The colours also need serious revision, with a much less 'in your face' rabid, obsessive pensioner feel.
Maybe pastelising them to a pale lemon and lilac would work better. Finally they need desperately, new articulate, younger, savvy, faces, who can reach out to a younger target group.
Above all, the party needs to be for positive issues, that strike a chord with the disaffected and grudging main party voters. Visions of a better country as well as a free one, are far more powerful messages, than it's all Brussels fault, even if it largely is.

UKIP if you want to said...

As regards the logo & the colours; anything containing red/white/blue and even just alluding to the Union Jack will be seized upon as being the BNP lite.

Gordo said...

Full fat for me please.

Gordo said...

Full fat for me please.

Gordo said...

Yes two!

DeeDee99 said...

I'm a UKIP member.

I agree the logo should be changed. We are fighting for much more than retention of Sterling now; we are fighting for the right of self-governance. I would favour Britannia.

As for colours; that is a difficult one. I don't particularly like the purple/yellow but most prime colours have already been taken: blue, red, green, yellow.

As for the membership; it is younger than most people think. We may not be celebrities but what we do have is commitment to the cause of regaining our independence from the EU. Gradually, people are listening to us - and with people such as the economist Ruth Lea supporting UKIP and Stuart Wheeler acting as Treasurer and helping fund the party, we can only increase our voter-base.

The 2014 EU Parliament elections will be a game-changer if UKIP wins.

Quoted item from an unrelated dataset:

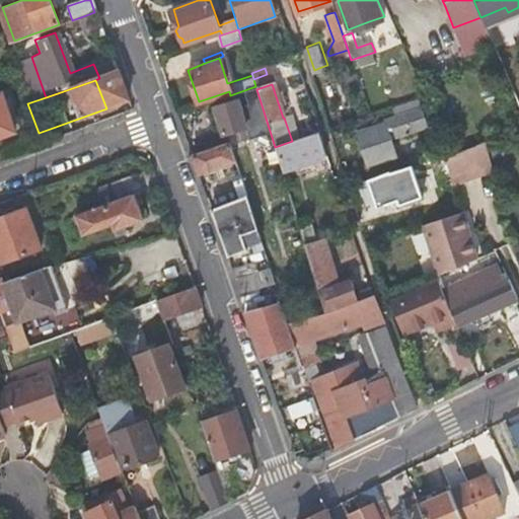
[(255,86),(244,90),(248,102),(241,104),(239,98),(215,107),(225,135),(240,130),(243,139),(270,131),(256,89),(255,86)]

Cameron will hardly be able to claim that the British people are happy with membership of the EU if the winning party is UKIP and Farage is leader of the largest British party.

Get over the image; it isn't that important. What IS important is recovering the right to govern ourselves. The UK was the first truly global trading nation and that is what we should become again. We aren't 'little Englanders.' We are whole worlders. We want to strengthen our links with the Anglo-Commonwealth and India and leave the EU to its bureaucrats, Directives and protectionist rackets.